■ What is needed
Every line in the records below that holds "picture" must be identified and copied.

_ _ _

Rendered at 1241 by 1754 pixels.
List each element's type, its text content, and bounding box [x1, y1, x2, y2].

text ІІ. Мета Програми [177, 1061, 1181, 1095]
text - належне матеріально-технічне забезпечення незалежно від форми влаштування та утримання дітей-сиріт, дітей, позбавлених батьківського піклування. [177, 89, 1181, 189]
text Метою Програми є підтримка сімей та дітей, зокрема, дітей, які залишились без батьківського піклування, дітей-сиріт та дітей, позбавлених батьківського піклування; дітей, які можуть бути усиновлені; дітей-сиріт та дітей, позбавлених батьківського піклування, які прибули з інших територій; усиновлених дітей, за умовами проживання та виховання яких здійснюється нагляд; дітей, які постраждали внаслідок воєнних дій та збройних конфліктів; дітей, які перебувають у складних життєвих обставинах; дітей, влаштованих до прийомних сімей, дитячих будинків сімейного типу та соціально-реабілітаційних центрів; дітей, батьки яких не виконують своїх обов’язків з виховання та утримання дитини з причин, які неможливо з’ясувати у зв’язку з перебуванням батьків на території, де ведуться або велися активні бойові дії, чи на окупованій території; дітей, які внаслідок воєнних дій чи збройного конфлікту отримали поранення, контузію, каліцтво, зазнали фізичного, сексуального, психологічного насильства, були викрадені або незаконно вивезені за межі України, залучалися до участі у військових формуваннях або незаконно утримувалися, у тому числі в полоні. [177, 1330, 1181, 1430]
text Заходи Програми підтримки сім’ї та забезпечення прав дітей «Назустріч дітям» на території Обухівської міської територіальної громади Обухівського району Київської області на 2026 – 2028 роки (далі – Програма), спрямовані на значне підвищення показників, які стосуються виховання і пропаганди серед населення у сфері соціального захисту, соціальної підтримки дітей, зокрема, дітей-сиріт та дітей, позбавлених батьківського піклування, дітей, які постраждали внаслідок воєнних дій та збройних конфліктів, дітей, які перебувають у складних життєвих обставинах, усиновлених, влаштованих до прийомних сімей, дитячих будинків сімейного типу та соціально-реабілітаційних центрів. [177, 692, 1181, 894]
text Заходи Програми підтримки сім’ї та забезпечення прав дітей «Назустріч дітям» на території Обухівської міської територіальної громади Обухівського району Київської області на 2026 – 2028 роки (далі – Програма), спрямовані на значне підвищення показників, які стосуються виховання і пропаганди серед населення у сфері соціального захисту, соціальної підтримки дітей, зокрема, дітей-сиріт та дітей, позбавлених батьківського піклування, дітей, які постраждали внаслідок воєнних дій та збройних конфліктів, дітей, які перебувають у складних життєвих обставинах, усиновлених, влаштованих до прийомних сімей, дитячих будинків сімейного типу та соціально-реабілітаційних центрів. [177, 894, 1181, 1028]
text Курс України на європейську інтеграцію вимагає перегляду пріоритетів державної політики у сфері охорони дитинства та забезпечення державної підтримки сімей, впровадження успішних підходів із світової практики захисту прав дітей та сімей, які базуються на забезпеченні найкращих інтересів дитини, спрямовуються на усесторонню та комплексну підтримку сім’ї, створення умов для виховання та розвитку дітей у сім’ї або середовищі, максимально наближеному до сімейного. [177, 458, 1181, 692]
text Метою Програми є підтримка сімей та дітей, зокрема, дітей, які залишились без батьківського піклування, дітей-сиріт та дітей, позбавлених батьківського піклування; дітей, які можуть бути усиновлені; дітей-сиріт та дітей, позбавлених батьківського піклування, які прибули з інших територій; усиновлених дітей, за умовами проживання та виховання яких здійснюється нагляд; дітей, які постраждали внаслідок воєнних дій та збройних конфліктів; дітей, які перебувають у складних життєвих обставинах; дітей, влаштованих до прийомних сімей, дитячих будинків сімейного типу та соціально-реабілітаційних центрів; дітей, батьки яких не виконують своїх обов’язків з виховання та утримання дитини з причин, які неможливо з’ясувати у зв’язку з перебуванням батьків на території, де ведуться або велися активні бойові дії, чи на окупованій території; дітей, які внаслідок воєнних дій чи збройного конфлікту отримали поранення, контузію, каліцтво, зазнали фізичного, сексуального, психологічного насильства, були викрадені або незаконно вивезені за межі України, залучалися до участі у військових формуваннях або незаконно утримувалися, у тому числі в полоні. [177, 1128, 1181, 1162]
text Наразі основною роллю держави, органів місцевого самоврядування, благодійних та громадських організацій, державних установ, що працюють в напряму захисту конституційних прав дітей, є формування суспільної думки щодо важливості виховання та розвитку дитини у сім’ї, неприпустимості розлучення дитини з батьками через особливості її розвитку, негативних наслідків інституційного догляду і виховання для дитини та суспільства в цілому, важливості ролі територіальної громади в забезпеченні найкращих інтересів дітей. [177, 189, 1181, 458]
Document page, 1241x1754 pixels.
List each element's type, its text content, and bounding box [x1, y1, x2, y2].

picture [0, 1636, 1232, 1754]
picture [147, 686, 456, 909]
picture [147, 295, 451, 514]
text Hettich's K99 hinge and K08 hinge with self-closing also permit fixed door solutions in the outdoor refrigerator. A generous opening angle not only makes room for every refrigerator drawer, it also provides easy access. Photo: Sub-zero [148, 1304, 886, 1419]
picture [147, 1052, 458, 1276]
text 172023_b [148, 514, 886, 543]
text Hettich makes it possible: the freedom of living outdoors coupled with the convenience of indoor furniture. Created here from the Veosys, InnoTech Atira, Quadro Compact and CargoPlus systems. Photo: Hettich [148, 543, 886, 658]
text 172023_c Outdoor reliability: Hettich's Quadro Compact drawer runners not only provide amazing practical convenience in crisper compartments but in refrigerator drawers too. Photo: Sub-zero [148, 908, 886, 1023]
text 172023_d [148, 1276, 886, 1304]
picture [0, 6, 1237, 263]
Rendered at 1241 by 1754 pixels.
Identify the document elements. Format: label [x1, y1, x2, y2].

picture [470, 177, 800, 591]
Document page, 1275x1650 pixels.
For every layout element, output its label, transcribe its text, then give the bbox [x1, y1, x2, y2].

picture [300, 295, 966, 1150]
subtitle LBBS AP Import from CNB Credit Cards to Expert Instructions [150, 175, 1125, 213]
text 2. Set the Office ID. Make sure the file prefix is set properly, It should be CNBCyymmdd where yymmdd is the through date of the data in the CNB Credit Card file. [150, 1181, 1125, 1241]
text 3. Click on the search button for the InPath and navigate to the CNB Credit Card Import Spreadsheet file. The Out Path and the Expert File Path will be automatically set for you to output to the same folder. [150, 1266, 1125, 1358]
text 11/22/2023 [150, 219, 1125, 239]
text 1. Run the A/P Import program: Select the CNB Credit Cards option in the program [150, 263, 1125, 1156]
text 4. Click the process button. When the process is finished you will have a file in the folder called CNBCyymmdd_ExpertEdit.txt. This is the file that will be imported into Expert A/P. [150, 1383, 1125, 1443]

_ _ _

■ Answer space
picture [0, 1636, 1232, 1754]
picture [147, 686, 456, 909]
picture [147, 295, 451, 514]
picture [147, 1052, 458, 1276]
picture [0, 6, 1237, 263]
picture [470, 177, 800, 591]
picture [300, 295, 966, 1150]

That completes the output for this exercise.